Jurnal Indonesia — Presiden Amerika Serikat, Donald Trump, mengonfirmasi bahwa dirinya telah melakukan panggilan telepon kepada Presiden FIFA, Gianni Infantino, terkait kartu merah yang diterima pemain Folarin Balogun. Namun, Trump dengan tegas membantah melakukan intervensi agar kartu merah tersebut ditangguhkan.
Folarin Balogun menjadi pusat perhatian dalam Piala Dunia 2026 setelah menerima penangguhan kartu merah dari FIFA. Keputusan ini memungkinkannya tetap bermain dalam laga babak 16 besar antara Amerika Serikat melawan Belgia, meskipun sebelumnya mendapat kartu merah saat melawan Bosnia dan Herzegovina di babak 32 besar.
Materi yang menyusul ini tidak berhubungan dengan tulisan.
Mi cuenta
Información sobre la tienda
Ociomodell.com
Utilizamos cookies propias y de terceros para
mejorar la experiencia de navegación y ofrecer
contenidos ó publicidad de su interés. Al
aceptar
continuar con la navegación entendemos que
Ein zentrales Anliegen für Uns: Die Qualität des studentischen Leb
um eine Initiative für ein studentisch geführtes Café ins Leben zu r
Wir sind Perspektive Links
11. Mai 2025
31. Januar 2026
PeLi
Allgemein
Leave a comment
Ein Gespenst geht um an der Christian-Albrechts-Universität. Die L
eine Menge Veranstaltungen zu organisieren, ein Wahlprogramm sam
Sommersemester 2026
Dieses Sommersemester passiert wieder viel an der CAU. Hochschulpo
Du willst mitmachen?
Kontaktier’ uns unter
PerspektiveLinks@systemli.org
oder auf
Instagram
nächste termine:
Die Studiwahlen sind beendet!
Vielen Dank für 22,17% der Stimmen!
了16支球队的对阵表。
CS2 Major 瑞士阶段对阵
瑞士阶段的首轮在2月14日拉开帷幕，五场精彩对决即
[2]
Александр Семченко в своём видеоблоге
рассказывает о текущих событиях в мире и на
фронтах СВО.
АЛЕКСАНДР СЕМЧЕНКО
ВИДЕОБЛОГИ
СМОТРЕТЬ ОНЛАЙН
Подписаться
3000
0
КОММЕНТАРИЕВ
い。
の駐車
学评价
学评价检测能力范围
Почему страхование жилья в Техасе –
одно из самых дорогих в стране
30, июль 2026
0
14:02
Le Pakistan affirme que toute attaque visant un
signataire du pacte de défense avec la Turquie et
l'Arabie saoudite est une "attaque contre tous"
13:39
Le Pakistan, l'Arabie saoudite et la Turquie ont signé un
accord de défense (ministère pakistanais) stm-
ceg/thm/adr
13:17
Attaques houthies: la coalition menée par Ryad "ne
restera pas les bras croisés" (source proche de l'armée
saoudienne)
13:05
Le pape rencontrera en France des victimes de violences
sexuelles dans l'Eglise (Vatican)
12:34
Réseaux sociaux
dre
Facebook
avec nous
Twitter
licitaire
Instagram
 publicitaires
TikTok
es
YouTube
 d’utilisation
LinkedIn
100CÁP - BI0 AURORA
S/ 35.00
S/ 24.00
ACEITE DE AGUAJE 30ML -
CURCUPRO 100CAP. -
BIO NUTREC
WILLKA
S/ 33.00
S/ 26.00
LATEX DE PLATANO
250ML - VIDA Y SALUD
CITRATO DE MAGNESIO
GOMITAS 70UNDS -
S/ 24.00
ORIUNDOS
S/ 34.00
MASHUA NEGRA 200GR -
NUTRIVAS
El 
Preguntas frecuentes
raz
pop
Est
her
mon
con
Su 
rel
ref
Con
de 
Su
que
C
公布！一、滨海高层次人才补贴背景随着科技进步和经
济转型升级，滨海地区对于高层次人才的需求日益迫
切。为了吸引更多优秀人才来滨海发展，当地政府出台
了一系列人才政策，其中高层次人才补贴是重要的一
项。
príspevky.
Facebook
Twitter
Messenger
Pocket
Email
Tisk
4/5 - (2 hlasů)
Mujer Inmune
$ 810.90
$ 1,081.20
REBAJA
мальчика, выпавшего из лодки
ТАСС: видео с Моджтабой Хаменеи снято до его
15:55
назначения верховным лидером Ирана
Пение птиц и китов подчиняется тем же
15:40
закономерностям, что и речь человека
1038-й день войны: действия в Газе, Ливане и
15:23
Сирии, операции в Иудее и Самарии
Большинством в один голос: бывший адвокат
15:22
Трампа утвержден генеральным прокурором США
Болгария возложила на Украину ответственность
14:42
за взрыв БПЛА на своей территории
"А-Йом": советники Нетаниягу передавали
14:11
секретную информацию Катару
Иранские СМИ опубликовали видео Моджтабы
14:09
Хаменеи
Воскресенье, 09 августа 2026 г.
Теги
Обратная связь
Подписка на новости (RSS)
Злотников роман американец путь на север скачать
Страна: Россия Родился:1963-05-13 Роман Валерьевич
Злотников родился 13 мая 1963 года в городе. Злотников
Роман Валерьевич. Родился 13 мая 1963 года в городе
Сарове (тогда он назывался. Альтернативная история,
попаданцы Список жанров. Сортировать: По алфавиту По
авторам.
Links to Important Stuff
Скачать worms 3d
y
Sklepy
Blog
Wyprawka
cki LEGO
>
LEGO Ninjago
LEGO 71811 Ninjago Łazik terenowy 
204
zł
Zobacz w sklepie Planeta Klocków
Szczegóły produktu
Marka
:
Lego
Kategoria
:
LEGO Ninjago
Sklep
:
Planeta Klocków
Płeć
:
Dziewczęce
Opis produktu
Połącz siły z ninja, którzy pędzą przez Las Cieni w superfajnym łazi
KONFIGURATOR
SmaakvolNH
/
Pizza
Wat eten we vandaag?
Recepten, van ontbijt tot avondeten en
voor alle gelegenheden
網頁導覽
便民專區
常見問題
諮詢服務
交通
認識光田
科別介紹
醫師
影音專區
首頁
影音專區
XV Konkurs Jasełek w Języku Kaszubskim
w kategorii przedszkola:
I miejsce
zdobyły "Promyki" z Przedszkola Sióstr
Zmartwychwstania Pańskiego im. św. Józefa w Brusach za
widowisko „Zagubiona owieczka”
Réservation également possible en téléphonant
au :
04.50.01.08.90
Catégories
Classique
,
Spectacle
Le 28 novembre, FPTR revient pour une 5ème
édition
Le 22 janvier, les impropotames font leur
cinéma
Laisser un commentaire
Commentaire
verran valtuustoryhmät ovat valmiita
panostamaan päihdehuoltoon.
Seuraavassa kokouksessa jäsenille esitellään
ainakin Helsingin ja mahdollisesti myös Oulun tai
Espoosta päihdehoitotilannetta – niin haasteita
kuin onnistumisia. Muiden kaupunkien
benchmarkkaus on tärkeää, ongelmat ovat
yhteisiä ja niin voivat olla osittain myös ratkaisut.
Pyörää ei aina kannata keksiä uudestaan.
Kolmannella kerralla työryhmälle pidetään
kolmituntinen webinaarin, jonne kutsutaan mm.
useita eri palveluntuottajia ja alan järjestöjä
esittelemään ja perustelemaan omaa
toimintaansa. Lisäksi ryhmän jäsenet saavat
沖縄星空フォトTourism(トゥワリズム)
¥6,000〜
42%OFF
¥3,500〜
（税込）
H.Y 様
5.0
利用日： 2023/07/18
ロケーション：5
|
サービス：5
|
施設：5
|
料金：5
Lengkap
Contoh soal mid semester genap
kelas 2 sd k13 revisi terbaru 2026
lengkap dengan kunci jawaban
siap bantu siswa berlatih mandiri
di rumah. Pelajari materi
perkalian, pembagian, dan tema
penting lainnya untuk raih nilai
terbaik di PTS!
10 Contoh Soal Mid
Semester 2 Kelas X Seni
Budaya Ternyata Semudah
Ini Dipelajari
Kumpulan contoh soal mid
Muncul kabar bahwa penangguhan kartu merah Balogun tidak terlepas dari campur tangan Presiden AS, Donald Trump. Disebutkan bahwa Trump sempat menghubungi Presiden FIFA, Gianni Infantino, untuk membahas masalah kartu merah Balogun.
Ironisnya, penangguhan kartu merah tersebut justru tampaknya membebani penampilan Balogun saat melawan Belgia. Ia bermain di bawah ekspektasi, yang berujung pada tersingkirnya AS setelah kalah telak 1-4 dari Belgia.
Dalam pernyataannya, Trump mengakui bahwa ia menelepon Infantino dengan tujuan agar Balogun diizinkan tetap bermain. Namun, ia menekankan bahwa panggilannya hanyalah sebatas menyampaikan keluhan dan saran.
Trump menyangkal telah melakukan intervensi terhadap keputusan FIFA yang akhirnya menangguhkan kartu merah Balogun. Ia menyatakan tidak mengetahui secara pasti mengenai keputusan akhir FIFA tersebut.
“Anda memiliki momen-momen yang tak terlupakan, seperti mungkin yang paling tak terlupakan adalah ketika mereka memberi pria itu [kartu merah],” ujar Trump seperti dikutip dari The Guardian. Ia melanjutkan, “Saya terpaksa menelepon Gianni dan hanya menyampaikan. Saya berkata, Gianni, saya ingin menyampaikan saran. Biarkan orang itu [Balogun] tetap bermain. Saya tidak menginginkan itu. Saya berkata, saya ingin mengajukan keluhan. Dan sebenarnya, saya tidak tahu apa yang akan terjadi.”